In Chapter 9 Shapira has done a comprehensive update on the evidence base that supports the potential for nutritional prevention of breast cancer (BC) . The chapter reviews difficulties in studying direct nutrition-BC correlations, critical periods in the life cycle, and their dietary implications for carcinogenic and patho-metabolic trajectories. Evidence-based risk factors include anthropometric measures – high birthweight, adult tallness, fatness (body mass index), weight-gain; and reproductive events – early menarche, late childbearing without breastfeeding. Gender-based nutrition explains women’s specific risk, i.e. with high fatness, estrogen metabolism, and n-6 polyunsaturated fatty acid conversion to pro-inflammatory/carcinogenic mediators. Recent large-scale studies have confirmed effectiveness of evidence-based recommendations for reducing BC risk, emphasizing low dietary energy density, nutritious plant-based diets, physical activity, and body/abdominal fatness management .

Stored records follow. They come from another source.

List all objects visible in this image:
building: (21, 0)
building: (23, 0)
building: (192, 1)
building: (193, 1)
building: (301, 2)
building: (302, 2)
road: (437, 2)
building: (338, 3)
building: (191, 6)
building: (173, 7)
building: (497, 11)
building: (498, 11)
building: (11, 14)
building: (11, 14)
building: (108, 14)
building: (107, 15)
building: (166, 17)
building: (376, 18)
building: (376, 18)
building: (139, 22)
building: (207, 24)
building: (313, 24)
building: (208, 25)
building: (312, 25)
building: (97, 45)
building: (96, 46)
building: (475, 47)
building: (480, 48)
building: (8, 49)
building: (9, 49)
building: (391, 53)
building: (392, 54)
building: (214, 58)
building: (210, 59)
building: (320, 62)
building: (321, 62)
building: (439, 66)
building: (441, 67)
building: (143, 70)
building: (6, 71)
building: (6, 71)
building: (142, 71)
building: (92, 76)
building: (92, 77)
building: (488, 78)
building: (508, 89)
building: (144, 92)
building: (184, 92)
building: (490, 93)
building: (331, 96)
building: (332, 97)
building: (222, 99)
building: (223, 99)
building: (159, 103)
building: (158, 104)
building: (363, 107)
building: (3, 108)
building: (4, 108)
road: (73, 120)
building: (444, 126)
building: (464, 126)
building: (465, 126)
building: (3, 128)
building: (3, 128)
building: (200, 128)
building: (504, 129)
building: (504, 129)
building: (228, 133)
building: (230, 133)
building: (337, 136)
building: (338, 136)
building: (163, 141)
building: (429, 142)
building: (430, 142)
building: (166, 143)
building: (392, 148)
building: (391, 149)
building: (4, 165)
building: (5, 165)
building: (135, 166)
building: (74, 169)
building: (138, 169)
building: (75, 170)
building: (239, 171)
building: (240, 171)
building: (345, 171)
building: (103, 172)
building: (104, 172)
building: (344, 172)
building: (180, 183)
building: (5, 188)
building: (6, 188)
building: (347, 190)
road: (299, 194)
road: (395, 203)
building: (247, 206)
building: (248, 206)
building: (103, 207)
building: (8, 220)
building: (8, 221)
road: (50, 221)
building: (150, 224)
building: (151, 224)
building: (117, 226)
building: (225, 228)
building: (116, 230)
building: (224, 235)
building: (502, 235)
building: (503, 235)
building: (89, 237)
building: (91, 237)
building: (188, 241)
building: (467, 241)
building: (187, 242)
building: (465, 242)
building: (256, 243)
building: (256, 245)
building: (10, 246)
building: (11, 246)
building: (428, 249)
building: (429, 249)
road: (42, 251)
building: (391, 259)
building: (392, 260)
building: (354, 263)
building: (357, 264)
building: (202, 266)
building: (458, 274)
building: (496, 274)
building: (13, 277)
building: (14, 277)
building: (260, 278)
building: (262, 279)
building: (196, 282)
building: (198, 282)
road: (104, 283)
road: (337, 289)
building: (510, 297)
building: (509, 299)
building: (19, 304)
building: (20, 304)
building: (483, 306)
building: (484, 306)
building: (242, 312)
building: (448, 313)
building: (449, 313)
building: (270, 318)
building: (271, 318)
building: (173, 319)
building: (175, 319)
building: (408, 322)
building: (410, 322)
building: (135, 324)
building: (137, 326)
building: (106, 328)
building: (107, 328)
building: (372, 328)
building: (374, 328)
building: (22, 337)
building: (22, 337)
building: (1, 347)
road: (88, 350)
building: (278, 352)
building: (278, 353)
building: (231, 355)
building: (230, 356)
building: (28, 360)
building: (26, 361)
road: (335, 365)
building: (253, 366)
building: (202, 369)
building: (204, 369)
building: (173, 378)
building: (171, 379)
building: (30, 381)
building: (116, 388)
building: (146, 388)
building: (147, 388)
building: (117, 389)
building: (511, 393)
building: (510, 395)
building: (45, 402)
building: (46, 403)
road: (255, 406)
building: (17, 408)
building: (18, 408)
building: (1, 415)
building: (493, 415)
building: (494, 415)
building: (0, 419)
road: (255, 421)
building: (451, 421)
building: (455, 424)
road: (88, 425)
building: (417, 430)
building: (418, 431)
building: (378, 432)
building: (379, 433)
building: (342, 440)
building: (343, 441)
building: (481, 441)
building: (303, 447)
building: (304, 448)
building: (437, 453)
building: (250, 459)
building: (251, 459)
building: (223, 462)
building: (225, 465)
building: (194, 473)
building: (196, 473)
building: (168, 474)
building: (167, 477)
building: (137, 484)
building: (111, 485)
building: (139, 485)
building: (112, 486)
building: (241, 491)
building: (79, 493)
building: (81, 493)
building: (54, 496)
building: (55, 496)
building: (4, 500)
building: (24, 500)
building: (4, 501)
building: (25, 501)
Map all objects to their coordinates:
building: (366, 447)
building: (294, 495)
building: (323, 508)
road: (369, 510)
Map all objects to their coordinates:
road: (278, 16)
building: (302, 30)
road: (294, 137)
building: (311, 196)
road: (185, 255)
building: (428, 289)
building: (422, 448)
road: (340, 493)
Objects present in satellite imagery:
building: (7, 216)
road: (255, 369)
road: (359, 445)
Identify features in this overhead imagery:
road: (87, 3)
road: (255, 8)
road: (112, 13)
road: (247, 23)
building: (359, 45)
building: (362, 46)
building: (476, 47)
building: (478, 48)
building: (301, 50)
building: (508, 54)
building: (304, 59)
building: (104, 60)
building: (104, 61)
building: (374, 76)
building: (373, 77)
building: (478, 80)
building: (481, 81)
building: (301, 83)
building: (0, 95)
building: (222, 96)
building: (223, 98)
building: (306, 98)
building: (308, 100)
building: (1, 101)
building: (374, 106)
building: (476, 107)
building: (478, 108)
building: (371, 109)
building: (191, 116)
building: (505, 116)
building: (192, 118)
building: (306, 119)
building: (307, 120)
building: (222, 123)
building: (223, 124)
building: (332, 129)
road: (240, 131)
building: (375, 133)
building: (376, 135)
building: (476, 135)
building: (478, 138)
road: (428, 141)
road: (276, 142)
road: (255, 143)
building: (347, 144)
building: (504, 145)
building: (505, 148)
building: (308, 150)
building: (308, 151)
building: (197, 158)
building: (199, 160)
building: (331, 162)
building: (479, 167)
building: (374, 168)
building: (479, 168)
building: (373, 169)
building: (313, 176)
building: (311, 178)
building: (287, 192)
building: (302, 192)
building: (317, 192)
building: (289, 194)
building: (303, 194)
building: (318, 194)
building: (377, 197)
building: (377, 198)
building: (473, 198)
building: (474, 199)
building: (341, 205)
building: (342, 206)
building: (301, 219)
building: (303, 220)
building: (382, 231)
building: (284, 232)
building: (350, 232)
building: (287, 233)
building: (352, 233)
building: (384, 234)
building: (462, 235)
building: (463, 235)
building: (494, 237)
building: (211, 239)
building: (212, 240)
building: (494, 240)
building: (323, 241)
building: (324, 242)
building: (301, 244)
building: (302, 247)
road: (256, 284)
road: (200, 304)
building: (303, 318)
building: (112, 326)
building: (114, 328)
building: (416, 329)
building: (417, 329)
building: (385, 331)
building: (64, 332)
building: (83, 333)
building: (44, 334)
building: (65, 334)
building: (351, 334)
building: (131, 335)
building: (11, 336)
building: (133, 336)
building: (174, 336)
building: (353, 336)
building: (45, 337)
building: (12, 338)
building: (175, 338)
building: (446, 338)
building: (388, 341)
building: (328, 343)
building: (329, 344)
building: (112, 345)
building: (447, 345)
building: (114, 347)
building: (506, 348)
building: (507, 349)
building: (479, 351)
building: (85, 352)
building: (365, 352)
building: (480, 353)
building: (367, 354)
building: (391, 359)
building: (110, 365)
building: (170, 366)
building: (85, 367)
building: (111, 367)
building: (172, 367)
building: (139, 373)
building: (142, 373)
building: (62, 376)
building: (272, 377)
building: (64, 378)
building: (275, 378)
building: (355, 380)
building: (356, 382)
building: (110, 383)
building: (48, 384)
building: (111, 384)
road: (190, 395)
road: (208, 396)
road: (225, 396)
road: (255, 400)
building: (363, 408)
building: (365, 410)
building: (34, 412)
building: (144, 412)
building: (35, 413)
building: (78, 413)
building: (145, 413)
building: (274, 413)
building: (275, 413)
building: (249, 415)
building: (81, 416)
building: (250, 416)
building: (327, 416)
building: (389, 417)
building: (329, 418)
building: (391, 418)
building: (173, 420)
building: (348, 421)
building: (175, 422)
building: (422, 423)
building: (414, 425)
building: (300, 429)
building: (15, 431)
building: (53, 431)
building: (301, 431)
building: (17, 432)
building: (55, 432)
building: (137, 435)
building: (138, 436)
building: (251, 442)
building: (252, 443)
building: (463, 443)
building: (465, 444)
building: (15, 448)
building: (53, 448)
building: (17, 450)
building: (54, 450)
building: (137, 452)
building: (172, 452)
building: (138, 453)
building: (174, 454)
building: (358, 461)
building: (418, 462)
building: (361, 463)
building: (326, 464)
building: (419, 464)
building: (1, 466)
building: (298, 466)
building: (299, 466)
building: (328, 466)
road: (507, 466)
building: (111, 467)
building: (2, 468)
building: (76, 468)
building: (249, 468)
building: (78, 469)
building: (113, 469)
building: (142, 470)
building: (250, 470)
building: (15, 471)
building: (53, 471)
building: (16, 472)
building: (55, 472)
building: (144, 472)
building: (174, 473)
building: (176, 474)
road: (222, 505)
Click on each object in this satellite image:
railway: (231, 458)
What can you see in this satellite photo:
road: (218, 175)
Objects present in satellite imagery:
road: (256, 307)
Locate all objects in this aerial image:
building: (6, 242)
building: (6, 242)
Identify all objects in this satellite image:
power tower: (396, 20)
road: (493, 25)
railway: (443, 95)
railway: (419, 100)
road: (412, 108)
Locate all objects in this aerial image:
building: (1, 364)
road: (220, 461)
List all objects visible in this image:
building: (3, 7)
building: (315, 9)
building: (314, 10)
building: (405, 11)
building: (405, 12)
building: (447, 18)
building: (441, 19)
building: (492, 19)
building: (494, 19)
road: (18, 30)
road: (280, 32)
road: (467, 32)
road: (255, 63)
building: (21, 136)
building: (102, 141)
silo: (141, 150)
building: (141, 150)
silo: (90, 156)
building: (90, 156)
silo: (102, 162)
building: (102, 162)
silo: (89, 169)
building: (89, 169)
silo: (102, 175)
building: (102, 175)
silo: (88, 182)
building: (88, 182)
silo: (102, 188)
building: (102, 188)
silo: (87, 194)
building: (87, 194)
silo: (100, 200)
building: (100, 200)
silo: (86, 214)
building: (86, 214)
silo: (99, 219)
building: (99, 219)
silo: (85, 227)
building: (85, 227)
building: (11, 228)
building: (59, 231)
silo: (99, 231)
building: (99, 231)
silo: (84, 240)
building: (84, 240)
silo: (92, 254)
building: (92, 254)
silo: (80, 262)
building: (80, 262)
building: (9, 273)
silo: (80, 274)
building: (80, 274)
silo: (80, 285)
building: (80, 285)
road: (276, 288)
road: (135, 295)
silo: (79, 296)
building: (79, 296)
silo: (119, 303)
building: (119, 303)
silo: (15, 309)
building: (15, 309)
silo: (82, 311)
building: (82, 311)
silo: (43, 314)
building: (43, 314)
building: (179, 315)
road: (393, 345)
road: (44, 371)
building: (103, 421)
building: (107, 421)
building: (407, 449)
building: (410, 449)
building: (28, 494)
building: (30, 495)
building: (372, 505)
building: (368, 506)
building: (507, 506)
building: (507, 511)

In chapter 10 Czerniecki, Nocera, Lowenfeld, Showalter and Koski introduce a fascinating new concept in breast cancer prevention by  using vaccination against cancer cells. Vaccines have long been hailed as the most effective medical intervention to prevent a disease. While cancer vaccines have mostly been used therapeutically with little success in established breast cancer, their role in early breast cancer appears more promising, and primary prevention of breast cancer by vaccination is now being contemplated.  Although there is no single cause of breast cancer, there are instead, multiple subsets of breast cancers including: Luminal A, Luminal B, HER-2, and subsets of basal-like cancer. Each of these types can be antigenically distinct, and present immune targets that may be phenotype-specific or to some degree overlapping between subsets. Three general categories of such targets are being developed as breast cancer vaccines. These include oncodrivers, breast tissue specific antigens, and cancer specific antigens. It is likely that combinations of these vaccine approaches may be best for treatment and prevention. Carriers of high-risk breast cancer mutations represent a potential target patient population for prevention. However, approximately 85% of breast cancers occur in patients with no identified risk. Recent evidence suggests that a loss of natural immune responses against oncodrivers may identify patients at risk for early breast cancer. Devising tests to identify subjects at risk for breast cancer are needed since these will allow us to focus prevention efforts, including vaccination, on those individuals where such resources are most needed. Preventive breast cancer vaccines may be achievable with our improved understanding of breast cancer biology, and the immune response in breast cancer.